Quand elle a pris la relève de sa collègue de jour, la salle de naissance était calme. Après ses dernières gardes vraiment mouvementées elle a regardé l’écran des monitorings avec satisfaction.

Ses collègues ont partagé les patientes au fil des transmissions et sa jeune collègue lui a confié la sienne.

« C’est un premier enfant, elle est à 4 cm. Je l’ai branché tout à l’heure, mais je l’ai pas réexaminée. Elle ne veut pas de péridurale pour l’instant. »

Au récit qu’elle m’en a fait, j’imagine sa tête, celle qu’elle fait quand une pointe d’énervement remonte dernière une façade parfaite.

« Bonjour, je suis la sage-femme de nuit », a-t-elle dit en entrant dans la chambre, « est-ce que vous avez un projet pour l’accouchement ? »

Photo by Nathan McBride on Unsplash

 

C’était un jeune couple qui attendait un premier enfant. Lui la soutenait, elle se sentait emprisonnée. Elle voulait voir si elle pouvait accoucher naturellement.

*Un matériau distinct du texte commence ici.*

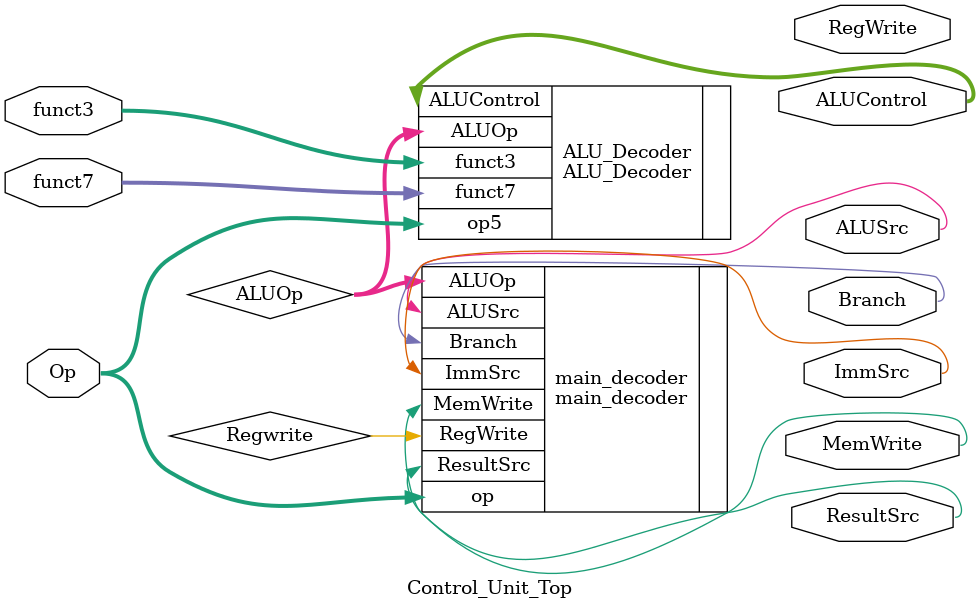
<source format=v>
`timescale 1ns / 1ps


module Control_Unit_Top(
    input [6:0] Op,
    input [6:0] funct7,
    input [2:0] funct3,
    output RegWrite,ALUSrc,MemWrite,ResultSrc,
    output Branch,
    output ImmSrc,
    output [2:0] ALUControl
    );
    
wire [1:0]ALUOp;

main_decoder main_decoder(
.op(Op),
.RegWrite(Regwrite),
.ImmSrc(ImmSrc),
.MemWrite(MemWrite),
.ResultSrc(ResultSrc),
.Branch(Branch),
.ALUSrc(ALUSrc),
.ALUOp(ALUOp)
);

ALU_Decoder ALU_Decoder(
.ALUOp(ALUOp),
.funct3(funct3),
.funct7(funct7),
.op5(Op),
.ALUControl(ALUControl)
);   
endmodule

</source>
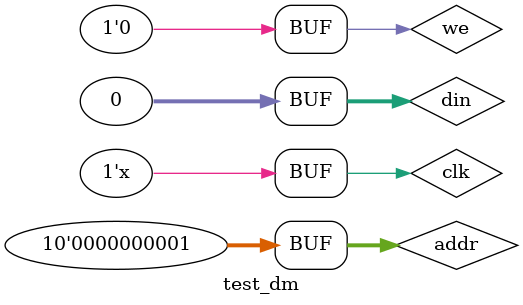
<source format=v>
module test_dm();
   reg [11:2] addr;
   reg [31:0] din;
   reg  we,clk;
   wire [31:0] dout;
   DM_4k dm(addr,din,we,clk,dout);   

   initial
   begin
     clk = 0;
     we = 0;
     addr = 32'b1;
     #10 addr = 32'b10;
     #10 addr = 32'b1;
      we = 1;
      din = 32'b100000;
     #10 addr = 32'b10;
      we = 1;
       din = 32'b0;
     #10 addr = 32'b1;
       we = 0;
       din = 32'b0;
       
   end
   always #5 clk = ~clk;

endmodule


</source>
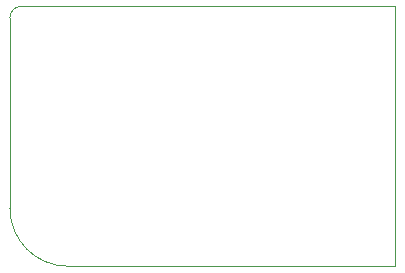
<source format=gm1>
%TF.GenerationSoftware,KiCad,Pcbnew,(5.1.10)-1*%
%TF.CreationDate,2021-08-05T17:21:45+02:00*%
%TF.ProjectId,mp3_buttons_pcb,6d70335f-6275-4747-946f-6e735f706362,rev?*%
%TF.SameCoordinates,Original*%
%TF.FileFunction,Profile,NP*%
%FSLAX46Y46*%
G04 Gerber Fmt 4.6, Leading zero omitted, Abs format (unit mm)*
G04 Created by KiCad (PCBNEW (5.1.10)-1) date 2021-08-05 17:21:45*
%MOMM*%
%LPD*%
G01*
G04 APERTURE LIST*
%TA.AperFunction,Profile*%
%ADD10C,0.050000*%
%TD*%
G04 APERTURE END LIST*
D10*
X182283545Y-120889205D02*
G75*
G02*
X177385980Y-115991640I0J4897565D01*
G01*
X177386153Y-99847400D02*
G75*
G02*
X178354456Y-98879097I968303J0D01*
G01*
X177386153Y-99847400D02*
X177385980Y-115991640D01*
X210017360Y-98879660D02*
X178354456Y-98879097D01*
X210017360Y-120888760D02*
X210017360Y-98879660D01*
X182283545Y-120889205D02*
X210017360Y-120888760D01*
M02*

</source>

Alors elle l’a débranchée et l’a amenée en salle nature. Elle lui a donné un ballon et l’a mise dans la baignoire. Le monitoring est devenu intermittent, un fond de jazz doux a envahit la pièce.

Dans la pénombre elles se sont installée sur le grand lit et elle a poussé doucement, à son rythme. Le temps est devenu interminable, elle cherchait les yeux de son amoureux à chaque difficulté et la voix sa sage-femme la calmait, la rassurait. Son fils est né comme ça, dans un calme total, et elle les a laissé un moment pour faire connaissance.

 

Elle a raconté cela à sa collègue par message le lendemain, dans l’espoir de lui transmettre cette idée de la naissance.